As you can see, there’s a SINGLE NaN value in sum_of_cols2, and it is not reproducable in the debugger(sum_of_cols2 should have the exact same value as torch.sum(Q_div_K2, dim=0, keepdim=True))

I have been stuck for 2 days with this problem, and just can’t figured it out for the life of me. As you can see, I already added synchronization and a barrier before the all_reduce call, and another synchronization after all_reduce.

My suspicion now is whether this is due to memory fragmentation but pytorch for some reason not triggering OOM. Due to FSDP the memory usage doesnt seem to increase after a certain batch size(I forgot exactly how big, but right now I’m using a batch size of 52 per GPU, and even a batch size of 46 per GPU uses similar memory). Nvidia SMI looks like this:
±--------------------------------------------------------------------------------------+
| NVIDIA-SMI 530.30.02 Driver Version: 530.30.02 CUDA Version: 12.1 |
|-----------------------------------------±---------------------±---------------------+
| GPU Name Persistence-M| Bus-Id Disp.A | Volatile Uncorr. ECC |
| Fan Temp Perf Pwr:Usage/Cap| Memory-Usage | GPU-Util Compute M. |
| | | MIG M. |
|=========================================+======================+======================|
| 0 NVIDIA L4 On | 00000000:00:03.0 Off | 0 |
| N/A 67C P0 25W / 75W| 106MiB / 23034MiB | 0% Default |
| | | N/A |
±----------------------------------------±---------------------±---------------------+
| 1 NVIDIA L4 On | 00000000:00:04.0 Off | 0 |
| N/A 69C P0 26W / 75W| 4MiB / 23034MiB | 0% Default |
| | | N/A |
±----------------------------------------±---------------------±---------------------+

This erorr is very stochastic, it usually happens after a few thousand training iterations, regardless if I’m resuming from a previous checkpoint or not.

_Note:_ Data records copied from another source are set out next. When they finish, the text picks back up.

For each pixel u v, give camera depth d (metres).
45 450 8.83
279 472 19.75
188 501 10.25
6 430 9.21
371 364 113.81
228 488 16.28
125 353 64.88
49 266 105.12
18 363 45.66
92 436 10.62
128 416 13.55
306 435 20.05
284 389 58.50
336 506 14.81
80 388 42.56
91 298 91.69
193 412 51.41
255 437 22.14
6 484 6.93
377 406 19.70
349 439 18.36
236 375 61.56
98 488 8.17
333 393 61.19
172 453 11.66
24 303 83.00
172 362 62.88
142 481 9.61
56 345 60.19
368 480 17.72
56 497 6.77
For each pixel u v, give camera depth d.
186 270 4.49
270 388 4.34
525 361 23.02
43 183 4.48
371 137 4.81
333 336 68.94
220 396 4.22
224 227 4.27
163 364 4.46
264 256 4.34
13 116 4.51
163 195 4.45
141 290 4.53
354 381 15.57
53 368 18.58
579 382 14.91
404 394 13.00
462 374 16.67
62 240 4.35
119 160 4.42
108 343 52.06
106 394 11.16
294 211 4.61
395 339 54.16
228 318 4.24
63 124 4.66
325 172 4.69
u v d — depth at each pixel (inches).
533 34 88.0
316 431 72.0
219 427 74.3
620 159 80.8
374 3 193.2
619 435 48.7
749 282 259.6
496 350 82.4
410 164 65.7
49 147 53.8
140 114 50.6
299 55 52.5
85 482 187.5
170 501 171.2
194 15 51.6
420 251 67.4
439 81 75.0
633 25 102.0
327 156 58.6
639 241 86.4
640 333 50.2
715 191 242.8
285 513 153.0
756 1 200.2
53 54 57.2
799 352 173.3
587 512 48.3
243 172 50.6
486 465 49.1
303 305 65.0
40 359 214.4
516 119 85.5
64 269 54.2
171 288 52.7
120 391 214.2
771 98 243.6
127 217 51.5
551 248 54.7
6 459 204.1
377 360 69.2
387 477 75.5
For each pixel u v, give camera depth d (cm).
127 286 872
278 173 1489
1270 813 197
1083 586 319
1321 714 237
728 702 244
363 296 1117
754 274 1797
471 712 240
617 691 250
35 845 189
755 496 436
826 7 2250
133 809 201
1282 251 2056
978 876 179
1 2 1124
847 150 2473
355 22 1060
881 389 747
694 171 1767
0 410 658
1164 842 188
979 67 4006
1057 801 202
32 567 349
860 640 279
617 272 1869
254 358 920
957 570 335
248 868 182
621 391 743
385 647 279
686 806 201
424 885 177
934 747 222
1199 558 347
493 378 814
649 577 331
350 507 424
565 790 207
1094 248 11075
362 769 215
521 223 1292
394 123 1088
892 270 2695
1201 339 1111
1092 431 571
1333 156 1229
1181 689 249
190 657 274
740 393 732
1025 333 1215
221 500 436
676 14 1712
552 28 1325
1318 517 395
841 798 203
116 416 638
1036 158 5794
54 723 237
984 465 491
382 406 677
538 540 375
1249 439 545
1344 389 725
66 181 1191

Can someone explain this mysterious bug to me? Is it just due to memory fragmentation and overflow without explicitly trigger errors?

JunzheJosephZhu · January 17, 2024, 11:49am

I moved synchronization and barrier to after all_reduce, and the problem was solved. Apparently though all_reduce is SUPPOSED to enqueue a blocking operation on the GPU, it’s actually non-blocking(tensors operations that utilize the all_reduce output can happen before reduce is completed).

JunzheJosephZhu · January 18, 2024, 10:39am

@ptrblck Begging for some guidance. In another example:
sum_of_rows = torch.sum(Q, dim=1, keepdim=True)
locals()[“sum_of_rows_local” + str(it)] = sum_of_rows.clone()
if dist.is_initialized():
torch.cuda.synchronize()
dist.barrier()
dist.all_reduce(sum_of_rows)
torch.cuda.synchronize()
dist.barrier()
locals()[“sum_of_rows” + str(it)] = sum_of_rows.clone()
Q /= sum_of_rows
In this piece of code, sum_of_rows_local1 is all valid values that are pretty small in magnitude. sum_of_rows however is all NaN. I’m pretty sure this is not a numerical issue. Something with all_reduce is seriously broken. This only happens every several hundred iterations. I’m using L4 GPU with Cuda=11.7

JunzheJosephZhu · January 18, 2024, 5:02pm

@ptrblck it seems that in other operations that don’t involve all_reduce, cuda also just randomly returns NaN, but when the exact same expression is ran in the debugger in the exact same context, a reasonable number is produced. Is it possible that this is just a bug in L4 GPU’s driver’s? I really cannot dig out any other possible reason. I’ve checked streams of execution etc, all normal.

nickums · August 29, 2024, 12:41pm

I dont think the GPU can deal with nan values:

tensor = torch.tensor([1.0, float('nan'), 2.0]).cuda()

# Check for NaN values
nan_mask = torch.isnan(tensor)

Traceback (most recent call last):

tensor = torch.tensor([1.0, float('nan'), 2.0]).cuda()

RuntimeError: CUDA error: device-side assert triggered
CUDA kernel errors might be asynchronously reported at some other API call,so the stacktrace below might be incorrect.

ptrblck · August 29, 2024, 2:24pm

Works fine for me:

tensor = torch.tensor([1.0, float('nan'), 2.0]).cuda()

# Check for NaN values
nan_mask = torch.isnan(tensor)

print(nan_mask)
# tensor([False,  True, False], device='cuda:0')